Und find es wunderbar

Von: Ingrid Steeger

Verlag: Lübbe

Eine Buchbesprechung von Inge Faubet | 04.12.2019

 

Ingrid Steeger geriet immer wieder in die Schlagzeilen und war über Jahrzehnte hinweg für die Yellow Press ein Garant für Sensation, Aufmerksamkeit und Auflage. Dass sie schon lange in die Schuhe des Klimbim-Stars aus den Siebzigern nicht mehr passte, weder als Schauspielerin noch als Mensch, das haben nur Wenige begriffen. Und noch weniger begriffen hat man sicherlich die Tatsache, dass sie in diese Schuhe von Anfang an nie wirklich reingehört und hinein gepasst hat. Dennoch war es die Klimbim-Zeit, durch die sie bekannt wurde, aber auch die Zeit, in der sie viel gelitten hat und die dafür verantwortlich ist, dass sie den Stempel "Klimbim" nicht mehr los wurde.

Im Vorwort ihres Buches schrieb Ingrid Steeger im Sommer 2013, wie wichtig dieser Rückblick auf ihr Leben für sie gewesen ist, um sich selbst und anderen die Frage zu beantworten: Wer ist denn nun diese Steeger? Sie wollte einmal alles genau so sagen, wie es für sie war und ist. Einmal nicht nur das tun, was andere von ihr erwarten! Ingrid Steeger verrät uns, dass ihre Erinnerungsmaschine zu laufen begann, zwischendurch immer mal ins Stocken geriet, aber sie sich nach Beendigung der Biografie letztendlich wie ein anderer Mensch fühlte.

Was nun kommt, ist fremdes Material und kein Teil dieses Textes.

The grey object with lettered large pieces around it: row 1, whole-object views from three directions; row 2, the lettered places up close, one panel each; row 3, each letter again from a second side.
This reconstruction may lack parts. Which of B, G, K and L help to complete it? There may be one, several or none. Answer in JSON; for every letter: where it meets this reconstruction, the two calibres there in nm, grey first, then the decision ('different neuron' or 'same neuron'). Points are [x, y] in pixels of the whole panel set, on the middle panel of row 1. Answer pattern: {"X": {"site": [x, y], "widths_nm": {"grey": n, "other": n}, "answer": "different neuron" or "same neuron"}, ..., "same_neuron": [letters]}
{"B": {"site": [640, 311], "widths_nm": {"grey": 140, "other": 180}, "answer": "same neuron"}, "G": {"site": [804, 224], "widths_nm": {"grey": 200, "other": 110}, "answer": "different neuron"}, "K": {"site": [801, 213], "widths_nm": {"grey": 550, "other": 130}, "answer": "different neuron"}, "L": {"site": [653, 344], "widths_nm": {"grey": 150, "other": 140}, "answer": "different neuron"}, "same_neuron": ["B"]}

Im April 1947 erblickte sie als Ingrid Anita Stengert im Nachkriegsdeutschland das Licht der Welt und wurde in eine Berlin lebende (k)eine schrecklich nette Familie hineingeboren, die auf engstem Raum, nämlich in einer Einzimmerwohnung, miteinander auskommen musste. Das erste Kapitel erzählt von ihrer Kindheit zwischen Trümmern, aber auch von mangelnder Liebe in der Familie, von Schlägen und davon, dass nach außen hin immer der Schein gewahrt werden musste. Die Begriffe Scham, Armut und Angst spielten schon früh eine Rolle.

Dass Ingrid Steeger nicht die Ulknudel vom Dienst ist, die als Sexsymbol und Blondine der Nation bekannt wurde, das wird jedem Leser schnell klar, der in diese Biografie eintaucht. Es geht hier um eine Frau, die Zeit ihres Lebens immer mehr gegeben hat als sie zurück bekam. Nach der Liebe ihres Lebens hat sie immer gesucht und dreimal scheinbar auch gefunden. Aber eben nur scheinbar! Alle drei Beziehungen waren zum Scheitern verurteilt. Es ging um Macht und Ohnmacht in ihren Beziehungen, um eine unerfüllte Sehnsucht nach Geborgenheit und um vieles mehr. Ingrid Steeger nimmt kein Blatt vor den Mund, erzählt in einer offenen, teilweise zwischendurch anrührenden, aber manchmal auch schockierenden Weise aus ihrem Leben. Diese Frau weiß wie es ist, ganz oben zu sein. Sie weiß aber auch, wie weh es tut, tief zu fallen.

Der Klappentext auf der Rückseite dieser berührenden Geschichte schließt mit Ingrid Steegers Worten: "Was ich wirklich empfand, das wusste kaum einer."

Ich finde diese 301 Seiten lange Autobiografie beeindruckend und spannend genug, um sie mit gutem Gewissen weiter empfehlen zu können. Manchmal habe ich mich mittendrin beim Lesen gefragt: Bleibt dieser Frau letztendlich nur noch Resignation? Gibt es für sie überhaupt noch Hoffnung? Aber diese Fragen hat Ingrid Steeger wohl selbst ganz klar beanwortet mit den Worten: "Hinfallen ist erlaubt - Aufstehen ist Pflicht!"